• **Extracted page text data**
* * *
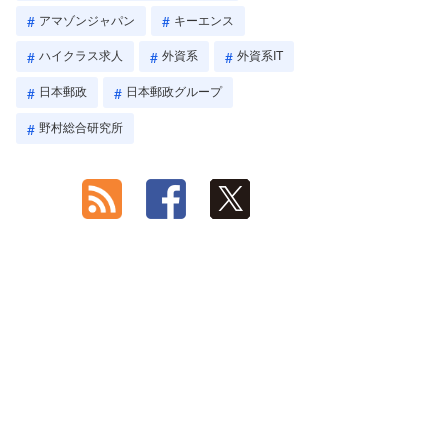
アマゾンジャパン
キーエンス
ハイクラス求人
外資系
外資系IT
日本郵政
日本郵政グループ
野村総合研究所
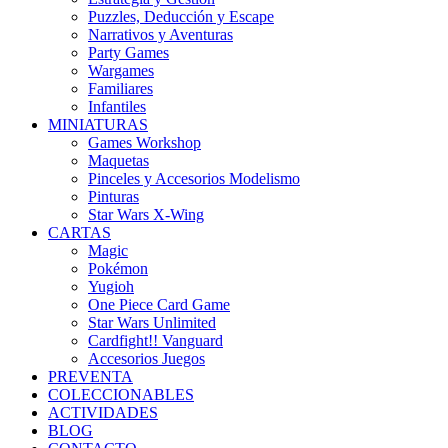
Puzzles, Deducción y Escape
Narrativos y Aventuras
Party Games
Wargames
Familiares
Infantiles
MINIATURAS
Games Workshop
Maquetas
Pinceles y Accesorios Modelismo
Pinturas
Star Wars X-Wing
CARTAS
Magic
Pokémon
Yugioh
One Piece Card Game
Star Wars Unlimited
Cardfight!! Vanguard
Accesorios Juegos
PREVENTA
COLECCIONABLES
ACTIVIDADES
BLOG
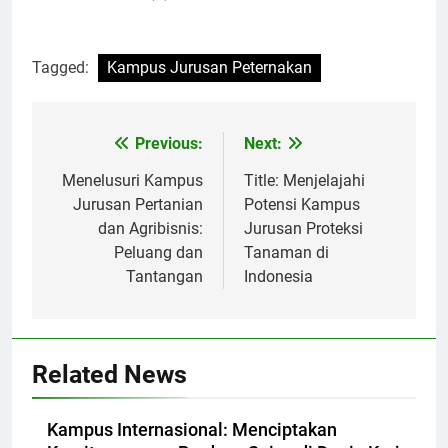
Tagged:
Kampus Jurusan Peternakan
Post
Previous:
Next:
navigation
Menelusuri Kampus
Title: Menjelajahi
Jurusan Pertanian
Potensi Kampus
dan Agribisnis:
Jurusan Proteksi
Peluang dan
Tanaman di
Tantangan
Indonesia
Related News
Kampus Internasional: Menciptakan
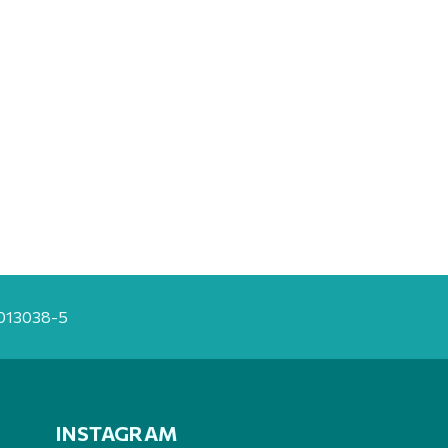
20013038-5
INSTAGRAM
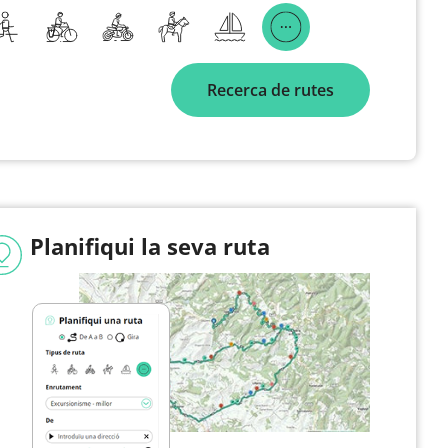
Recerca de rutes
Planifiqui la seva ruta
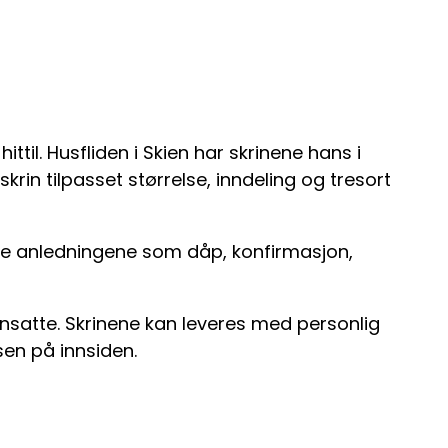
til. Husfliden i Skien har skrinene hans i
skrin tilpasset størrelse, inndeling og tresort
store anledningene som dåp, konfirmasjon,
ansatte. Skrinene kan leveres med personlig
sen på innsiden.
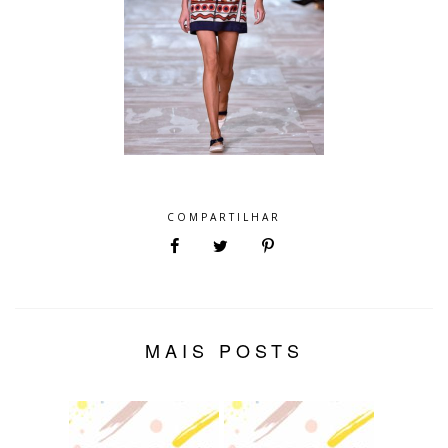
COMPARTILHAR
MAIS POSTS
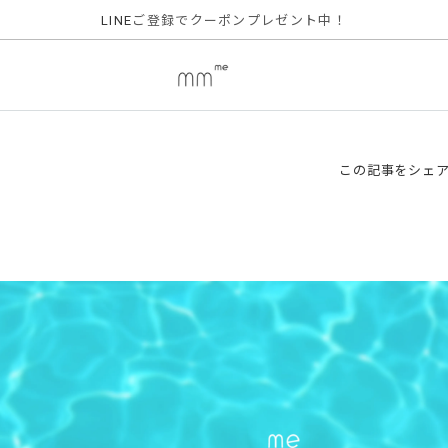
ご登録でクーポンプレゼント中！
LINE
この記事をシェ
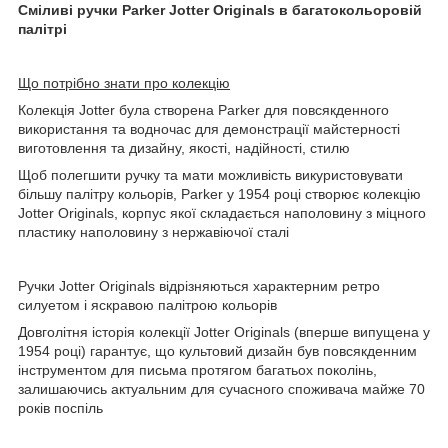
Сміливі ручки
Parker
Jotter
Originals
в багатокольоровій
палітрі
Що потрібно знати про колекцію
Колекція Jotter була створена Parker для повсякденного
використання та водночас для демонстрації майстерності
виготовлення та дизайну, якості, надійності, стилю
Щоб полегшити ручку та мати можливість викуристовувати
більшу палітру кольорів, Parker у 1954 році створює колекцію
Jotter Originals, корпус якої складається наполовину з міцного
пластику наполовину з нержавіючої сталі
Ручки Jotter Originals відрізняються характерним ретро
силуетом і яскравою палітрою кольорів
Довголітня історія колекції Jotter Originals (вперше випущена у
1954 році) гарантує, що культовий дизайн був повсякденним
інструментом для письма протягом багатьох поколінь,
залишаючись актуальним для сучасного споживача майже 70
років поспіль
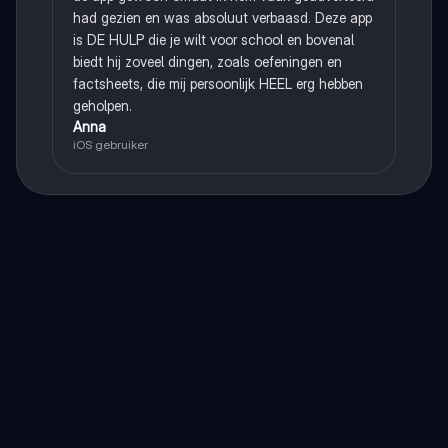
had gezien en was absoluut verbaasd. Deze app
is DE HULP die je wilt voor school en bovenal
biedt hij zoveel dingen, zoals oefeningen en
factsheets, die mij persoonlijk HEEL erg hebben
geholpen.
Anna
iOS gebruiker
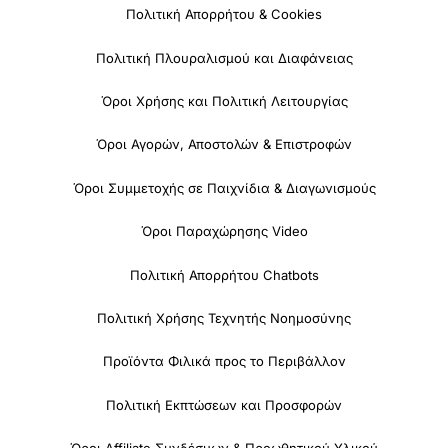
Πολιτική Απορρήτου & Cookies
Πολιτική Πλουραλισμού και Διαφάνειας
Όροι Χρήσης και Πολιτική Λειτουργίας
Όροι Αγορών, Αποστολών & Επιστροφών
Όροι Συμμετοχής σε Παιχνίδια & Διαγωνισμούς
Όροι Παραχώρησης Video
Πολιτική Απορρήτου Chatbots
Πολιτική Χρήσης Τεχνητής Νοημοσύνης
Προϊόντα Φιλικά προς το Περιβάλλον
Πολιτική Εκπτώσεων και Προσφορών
* * *
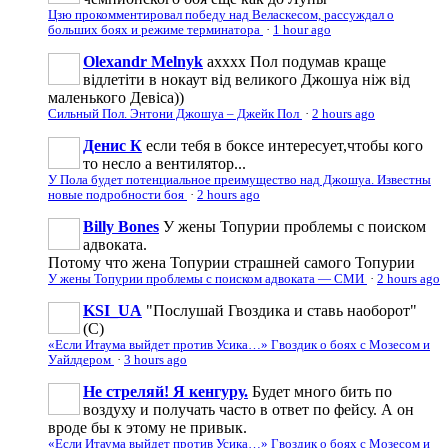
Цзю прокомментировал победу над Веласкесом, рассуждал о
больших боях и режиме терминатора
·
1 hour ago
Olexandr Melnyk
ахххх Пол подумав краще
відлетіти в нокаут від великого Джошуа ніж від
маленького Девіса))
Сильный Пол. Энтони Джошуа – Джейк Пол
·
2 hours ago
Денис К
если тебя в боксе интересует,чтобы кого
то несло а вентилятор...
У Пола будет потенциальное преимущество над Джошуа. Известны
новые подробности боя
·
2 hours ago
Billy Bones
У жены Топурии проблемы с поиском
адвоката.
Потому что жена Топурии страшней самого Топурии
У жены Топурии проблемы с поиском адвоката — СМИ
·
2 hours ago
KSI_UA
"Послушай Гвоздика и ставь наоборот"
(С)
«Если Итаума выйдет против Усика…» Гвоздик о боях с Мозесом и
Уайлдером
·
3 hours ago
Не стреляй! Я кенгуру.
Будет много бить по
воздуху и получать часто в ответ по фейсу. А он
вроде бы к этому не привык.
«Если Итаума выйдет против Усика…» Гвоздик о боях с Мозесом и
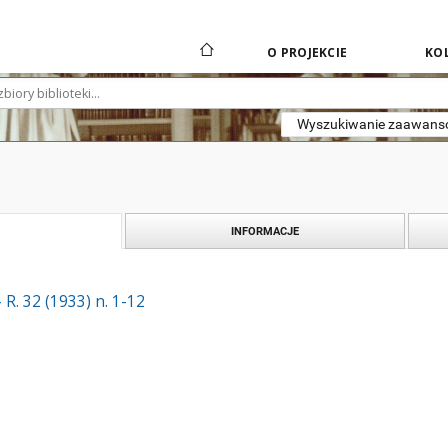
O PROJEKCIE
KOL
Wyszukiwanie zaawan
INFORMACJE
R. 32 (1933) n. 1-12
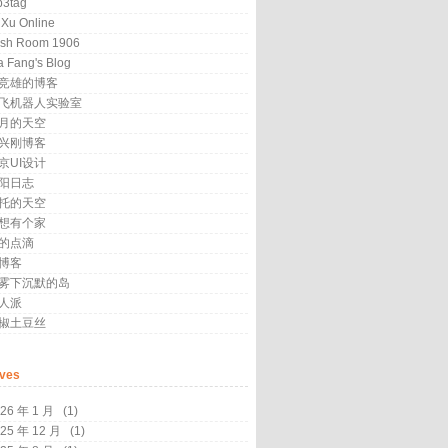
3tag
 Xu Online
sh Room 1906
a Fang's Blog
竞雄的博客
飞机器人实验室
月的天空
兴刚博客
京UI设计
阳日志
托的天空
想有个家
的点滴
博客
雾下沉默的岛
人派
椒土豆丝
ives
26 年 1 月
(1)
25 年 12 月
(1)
* * *
• **Work order**
Locate every line in the data that contains the string "Accesorios" and copy each of those lines. Case counts, so only lines with the same capitalization match.

• **Output for this exercise**
Pinceles y Accesorios Modelismo
Accesorios Juegos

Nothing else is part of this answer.